Sabato all’Arechi andrà in scena Salernitana – Barletta di fronte ad una cornice di pubblico importante. Da un lato i granata sono alla ricerca della vittoria, aspettando buone notizie da Benevento, per festeggiare l’aritmetica promozione in serie B, dall’altro il Barletta, nonostante i problemi societari, è ormai salvo e vuol concludere il campionato nel migliore dei modi. Da un mese la società pugliese ha ingaggiato il direttore sportivo Luigi Condò che, intervistato da TuttoSalernitana.com, ha presentato la gara di sabato: “Per noi sarà una partita difficile, giocheremo in uno stadio quasi pieno, se non pieno, con una squadra che viaggia sulle ali dell’entusiasmo. Il Barletta, invece, si farà valere cercando di continuare la nostra striscia di risultati utili consecutivi".
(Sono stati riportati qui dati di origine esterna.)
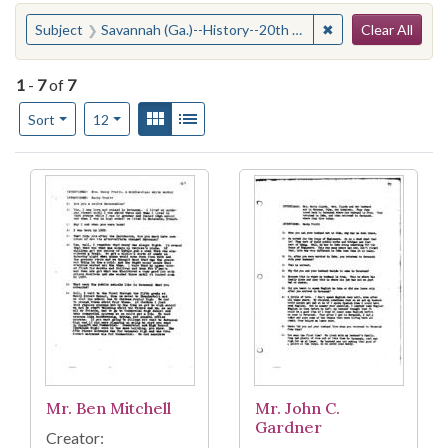
Search
You searched for:
✖
Remove constraint
Subject
Savannah (Ga.)--History--20th century
Clear All
1
-
7
of
7
Number of results to display per page
View results as:
Gallery
List
per page
Sort
12
Search Results
Mr. Ben Mitchell
Mr. John C.
Gardner
Creator:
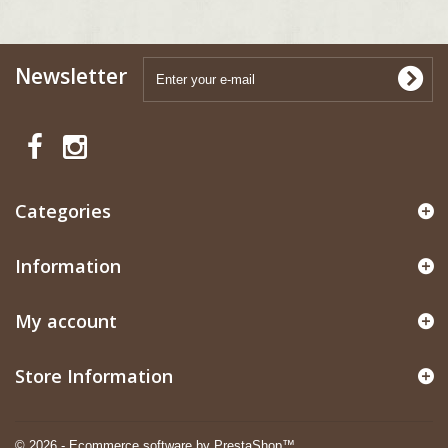
Newsletter
Categories
Information
My account
Store Information
© 2026 - Ecommerce software by PrestaShop™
Lei è da un mese a Barletta, i risultati sono dalla sua parte. A salvezza ormai acquisita sta già progettando il Barletta del futuro oppure aspetta che si definisca la situazione societaria?

"In questo momento aspetto che finisca il campionato per poi parlare con la società. Bisogna vedere cosa sarà del futuro prima di prendere ogni decisione".

Soddisfatto di quanto fatto finora dal Barletta?

"Si, sono contento di quanto ottenuto sin qui. Dall’avvento mio e di mister Corda la squadra ha fatto bene conquistando risultati importanti. Per quanto mi riguarda, dopo il campionato vinto lo scorso anno a Cosenza e la salvezza a Barletta in una situazione societaria difficile è sicuramente un buon viatico per il futuro".

Salernitana e Benevento, ormai la lotta per la promozione diretta è ristretta a queste due squadre. Secondo lei i granata sono già con un piede in B oppure pensa il Benevento possa rimontare?

"Mancando tre partite alla fine ci sono ancora nove punti in palio, quindi il campionato è ancora aperto però credo che cinque punti di vantaggio in tre partite siano tanti considerando anche lo scontro diretto. Secondo me la Salernitana al 99% è già in serie B".